__WORK INSTRUCTION__. Copy every line of the records that includes the word "into".
START RECORDS
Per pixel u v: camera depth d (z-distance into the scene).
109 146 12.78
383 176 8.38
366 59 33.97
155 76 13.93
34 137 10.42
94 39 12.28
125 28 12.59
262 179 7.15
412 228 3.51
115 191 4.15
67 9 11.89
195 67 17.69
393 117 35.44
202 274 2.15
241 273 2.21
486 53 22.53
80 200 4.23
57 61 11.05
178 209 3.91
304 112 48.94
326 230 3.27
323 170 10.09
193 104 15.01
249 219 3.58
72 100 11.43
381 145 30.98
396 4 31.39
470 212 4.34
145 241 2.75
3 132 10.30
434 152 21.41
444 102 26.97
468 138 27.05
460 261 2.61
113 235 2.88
END RECORDS
START RECORDS
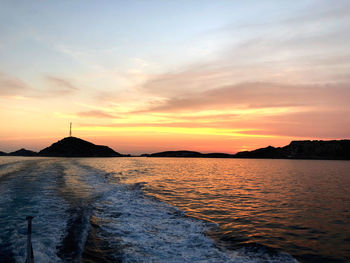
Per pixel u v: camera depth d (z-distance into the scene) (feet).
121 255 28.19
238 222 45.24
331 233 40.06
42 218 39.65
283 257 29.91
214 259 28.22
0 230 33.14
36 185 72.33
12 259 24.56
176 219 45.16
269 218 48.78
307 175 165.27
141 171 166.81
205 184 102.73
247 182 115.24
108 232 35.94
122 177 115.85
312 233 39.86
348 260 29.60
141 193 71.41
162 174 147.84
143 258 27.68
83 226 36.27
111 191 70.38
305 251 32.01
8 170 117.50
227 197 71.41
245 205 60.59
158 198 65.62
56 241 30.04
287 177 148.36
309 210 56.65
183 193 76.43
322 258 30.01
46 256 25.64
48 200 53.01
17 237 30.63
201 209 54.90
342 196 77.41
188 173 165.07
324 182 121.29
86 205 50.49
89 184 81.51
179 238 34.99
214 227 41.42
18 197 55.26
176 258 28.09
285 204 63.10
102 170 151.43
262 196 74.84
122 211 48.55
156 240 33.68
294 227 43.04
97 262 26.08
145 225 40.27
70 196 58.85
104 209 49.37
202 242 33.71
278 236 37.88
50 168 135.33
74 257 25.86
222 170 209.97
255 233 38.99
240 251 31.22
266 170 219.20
END RECORDS
__EXERCISE RESULT__.
Per pixel u v: camera depth d (z-distance into the scene).
Per pixel u v: camera depth d (z-distance into the scene) (feet).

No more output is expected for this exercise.